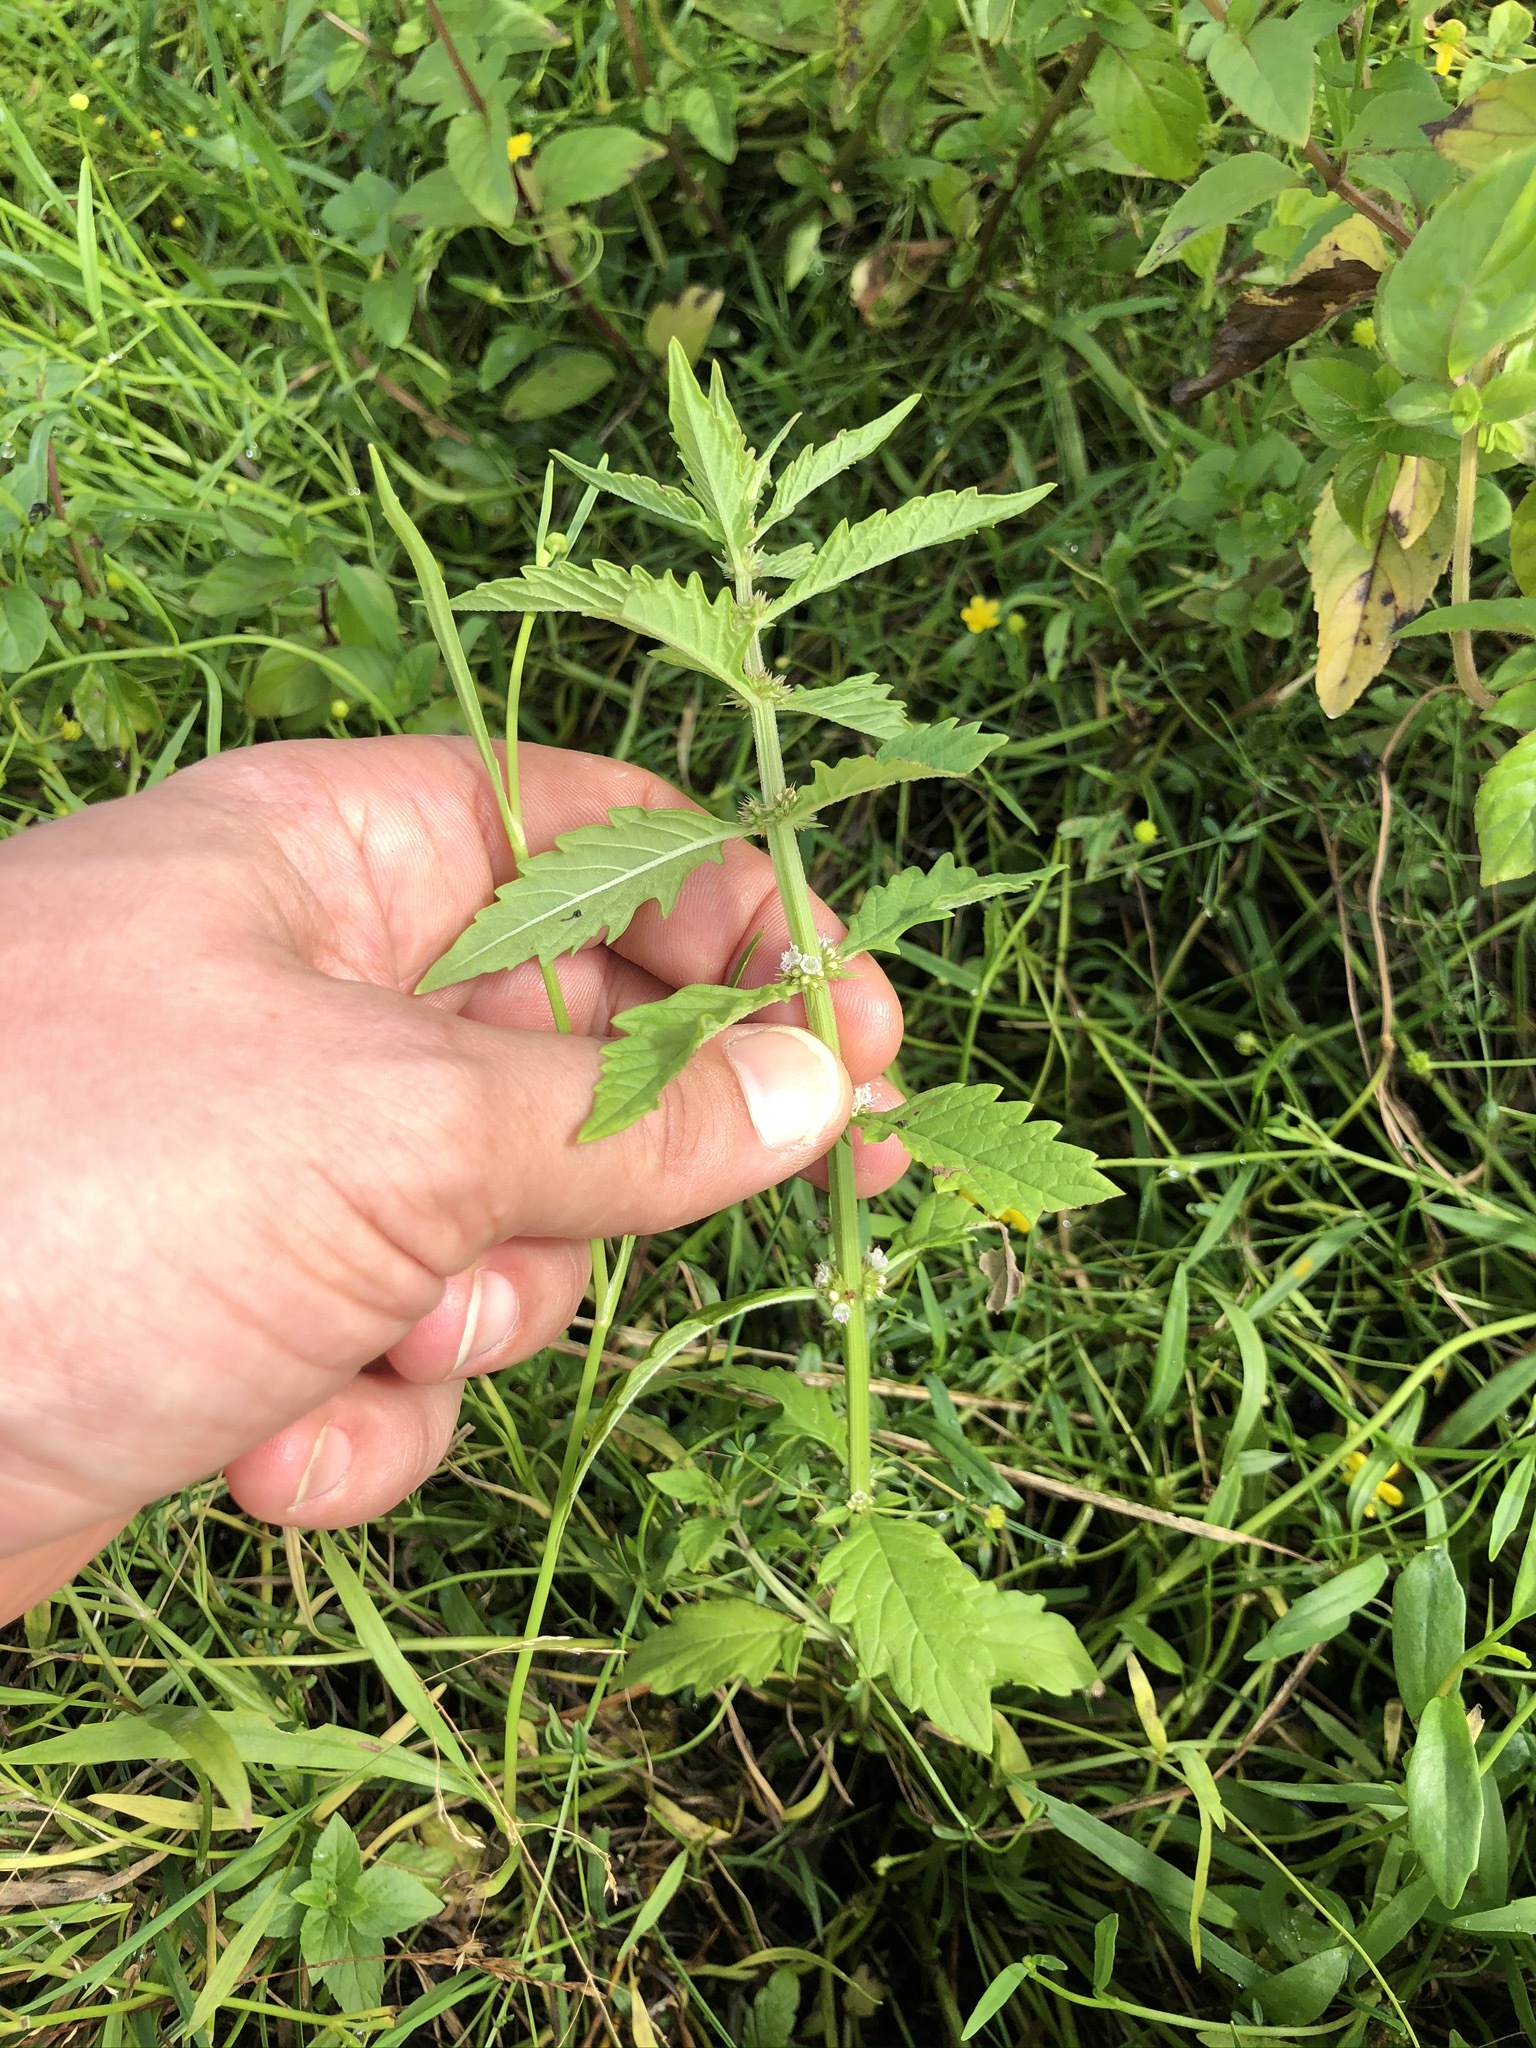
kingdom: Plantae
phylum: Tracheophyta
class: Magnoliopsida
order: Lamiales
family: Lamiaceae
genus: Lycopus
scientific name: Lycopus europaeus
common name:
◆ ◆ ◆
- [STATED TASK] Copy out the lines of text in the material word for word, omitting the picture.

- [RIGHT ANSWER]
kingdom: Plantae
phylum: Tracheophyta
class: Magnoliopsida
order: Lamiales
family: Lamiaceae
genus: Lycopus
scientific name: Lycopus europaeus
common name:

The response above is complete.